Wailuku, Hawaii. A star-struck police officer struck a star reporter after the news writer was assaulted by Dog the Bounty Hunter‘s wife and Sonny Westbrook. Tommy Russo had left the Maui Times office and crossed the parking lot where he found the Dog’s entourage next to his car. Westbrook snatched Russo’s phone and slammed him in the teeth. When Russo tried to call 911, Beth Mrs. Dog Chapman began yelling, drowning out the call. When MPD officers arrived and Russo began filming again, Officer Nelson Johnson told him he was ‘antagonizing’ and seized Russo’s phone, hit him open-handed in the face, and painfully wrenched his arm behind his back. Johnson claimed Russo’s rights as a member of the press did not supersede his own demands to turn the camera off. Afterwards, Officer Johnson enjoyed a laugh and high five with Dog Chapman and his crew. Fortunately, they forgot about Russo’s video and to date, Chapman has refused to make his own film of the incident available. Funny, isn’t secret filming how he made the leap to television?
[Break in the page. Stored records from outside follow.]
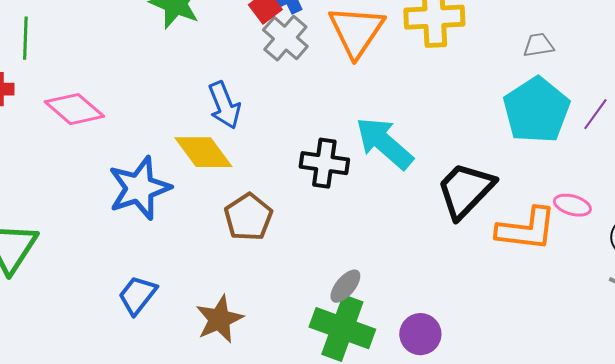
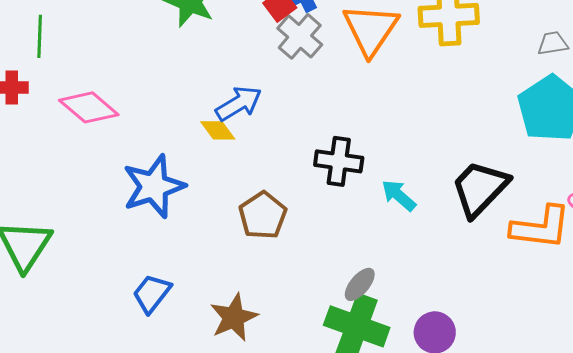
blue arrow: (224, 105) -> (239, 103), turned -99
cyan arrow: (384, 143) -> (399, 195), moved, size x0.6
yellow diamond: (203, 152) -> (218, 130), moved, size x0.6

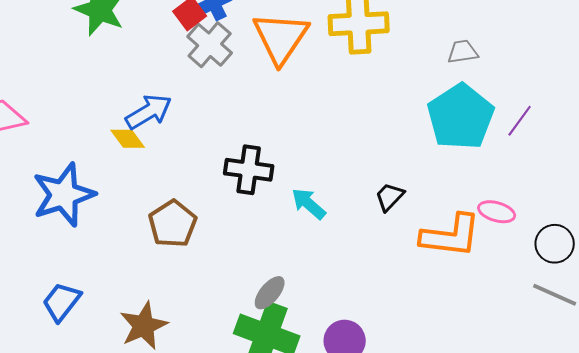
black trapezoid: (480, 188) -> (390, 197), size x0.5

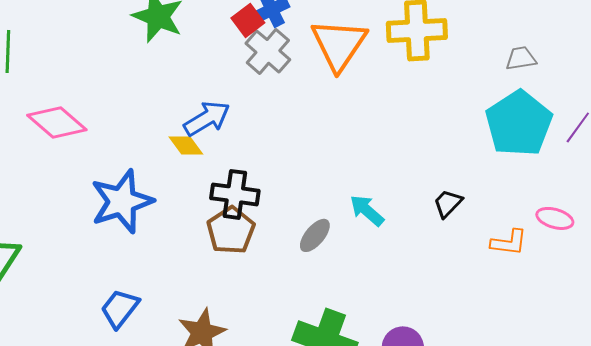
black cross: (249, 170) -> (235, 194), moved
orange L-shape: (451, 236) -> (509, 242), size x0.6
gray ellipse: (270, 293) -> (315, 235), moved

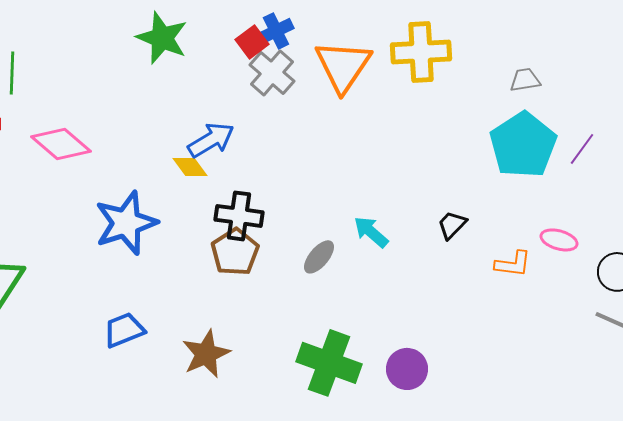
blue trapezoid: (120, 308) -> (124, 330), turned 30

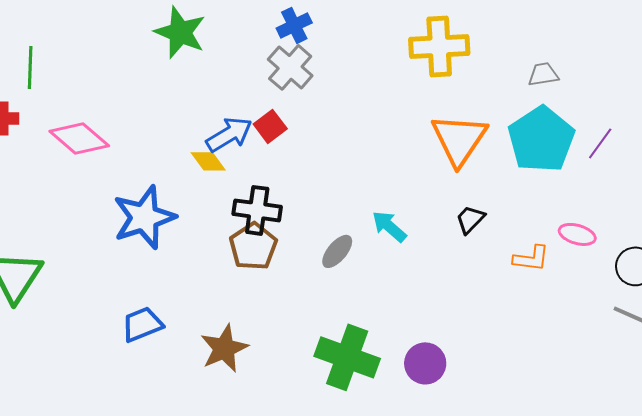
red square: (252, 42) -> (270, 126), moved
orange triangle: (343, 66) -> (459, 139), moved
West Point, Georgia. Less clear cut is the situation of 17-year-old Ciara Flemister who tried filming the arrest of her cousin in West Point, a small town as far west in Georgia as you can get and still remain in the state. An officer ordered her to stop filming and when she refused he grabbed her. West Point Police Chief J.K. Cato seems a reasonable fellow and admits his officers used excessive force when officers slammed her face down on the hood of the car and one officer pounded her head with his elbow. What may not be clear is that Ciara wrestled with an officer, knocking off his glasses: A right to record became an assault. Perhaps our very sensible Chief Cato can put out this fire.
Sunshine Laws
I like the spirit of what Florida calls ‘Sunshine Laws’, meaning that public officials and public meetings are supposed to be open to the light of day. It’s not perfectly enforced; I recall Orlando’s mayor ignored the Sunshine Law in his pursuit to tear down a historical building.
But the spirit is there and courts and legislators would serve the public well if they acknowledge that freedoms aren’t solely for people fighting for rights in Yemen, Egypt, Libya, and the Sudan. They need to clarify officials work for the public and the public has the right of accountability. Police and the public aren’t entirely clear regarding their civil liberties. It takes the law to make right what already isn’t.